Listed records Block Start

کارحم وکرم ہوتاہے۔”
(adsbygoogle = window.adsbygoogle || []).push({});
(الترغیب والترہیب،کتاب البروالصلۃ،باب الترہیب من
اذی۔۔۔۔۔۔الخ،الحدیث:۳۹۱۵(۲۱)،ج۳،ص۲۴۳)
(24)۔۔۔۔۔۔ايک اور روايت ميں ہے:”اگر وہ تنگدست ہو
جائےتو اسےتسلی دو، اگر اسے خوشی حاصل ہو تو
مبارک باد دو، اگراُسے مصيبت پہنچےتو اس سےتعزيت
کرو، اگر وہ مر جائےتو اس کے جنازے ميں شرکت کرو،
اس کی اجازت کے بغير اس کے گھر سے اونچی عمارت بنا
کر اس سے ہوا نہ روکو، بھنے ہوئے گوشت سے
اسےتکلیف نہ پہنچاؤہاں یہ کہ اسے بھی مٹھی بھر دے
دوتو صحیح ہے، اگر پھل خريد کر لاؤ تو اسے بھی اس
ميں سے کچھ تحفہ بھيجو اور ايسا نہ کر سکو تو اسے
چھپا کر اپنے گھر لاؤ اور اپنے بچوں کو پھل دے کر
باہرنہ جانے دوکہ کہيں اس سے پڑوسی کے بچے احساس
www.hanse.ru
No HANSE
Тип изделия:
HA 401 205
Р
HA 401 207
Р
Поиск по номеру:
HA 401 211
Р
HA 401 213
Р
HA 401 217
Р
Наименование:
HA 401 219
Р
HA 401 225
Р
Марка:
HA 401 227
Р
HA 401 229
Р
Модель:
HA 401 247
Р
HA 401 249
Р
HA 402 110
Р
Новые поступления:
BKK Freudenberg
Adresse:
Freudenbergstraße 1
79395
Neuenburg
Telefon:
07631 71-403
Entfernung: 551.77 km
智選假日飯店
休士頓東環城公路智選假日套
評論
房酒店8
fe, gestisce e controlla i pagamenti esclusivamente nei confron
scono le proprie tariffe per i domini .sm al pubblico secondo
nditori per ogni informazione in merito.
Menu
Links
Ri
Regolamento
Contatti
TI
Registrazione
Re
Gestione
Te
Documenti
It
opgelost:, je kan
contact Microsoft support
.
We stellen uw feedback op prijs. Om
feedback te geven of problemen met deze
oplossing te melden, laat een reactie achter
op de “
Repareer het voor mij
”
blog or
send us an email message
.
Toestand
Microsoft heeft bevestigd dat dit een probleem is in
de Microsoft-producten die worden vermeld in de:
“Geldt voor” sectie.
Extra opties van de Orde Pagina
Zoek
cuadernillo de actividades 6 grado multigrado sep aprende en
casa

Listed records Block End

What is needed ->
Please output all of the entries without changing a single character.

Task output ->
کارحم وکرم ہوتاہے۔”
(adsbygoogle = window.adsbygoogle || []).push({});
(الترغیب والترہیب،کتاب البروالصلۃ،باب الترہیب من
اذی۔۔۔۔۔۔الخ،الحدیث:۳۹۱۵(۲۱)،ج۳،ص۲۴۳)
(24)۔۔۔۔۔۔ايک اور روايت ميں ہے:”اگر وہ تنگدست ہو
جائےتو اسےتسلی دو، اگر اسے خوشی حاصل ہو تو
مبارک باد دو، اگراُسے مصيبت پہنچےتو اس سےتعزيت
کرو، اگر وہ مر جائےتو اس کے جنازے ميں شرکت کرو،
اس کی اجازت کے بغير اس کے گھر سے اونچی عمارت بنا
کر اس سے ہوا نہ روکو، بھنے ہوئے گوشت سے
اسےتکلیف نہ پہنچاؤہاں یہ کہ اسے بھی مٹھی بھر دے
دوتو صحیح ہے، اگر پھل خريد کر لاؤ تو اسے بھی اس
ميں سے کچھ تحفہ بھيجو اور ايسا نہ کر سکو تو اسے
چھپا کر اپنے گھر لاؤ اور اپنے بچوں کو پھل دے کر
باہرنہ جانے دوکہ کہيں اس سے پڑوسی کے بچے احساس
www.hanse.ru
No HANSE
Тип изделия:
HA 401 205
Р
HA 401 207
Р
Поиск по номеру:
HA 401 211
Р
HA 401 213
Р
HA 401 217
Р
Наименование:
HA 401 219
Р
HA 401 225
Р
Марка:
HA 401 227
Р
HA 401 229
Р
Модель:
HA 401 247
Р
HA 401 249
Р
HA 402 110
Р
Новые поступления:
BKK Freudenberg
Adresse:
Freudenbergstraße 1
79395
Neuenburg
Telefon:
07631 71-403
Entfernung: 551.77 km
智選假日飯店
休士頓東環城公路智選假日套
評論
房酒店8
fe, gestisce e controlla i pagamenti esclusivamente nei confron
scono le proprie tariffe per i domini .sm al pubblico secondo
nditori per ogni informazione in merito.
Menu
Links
Ri
Regolamento
Contatti
TI
Registrazione
Re
Gestione
Te
Documenti
It
opgelost:, je kan
contact Microsoft support
.
We stellen uw feedback op prijs. Om
feedback te geven of problemen met deze
oplossing te melden, laat een reactie achter
op de “
Repareer het voor mij
”
blog or
send us an email message
.
Toestand
Microsoft heeft bevestigd dat dit een probleem is in
de Microsoft-producten die worden vermeld in de:
“Geldt voor” sectie.
Extra opties van de Orde Pagina
Zoek
cuadernillo de actividades 6 grado multigrado sep aprende en
casa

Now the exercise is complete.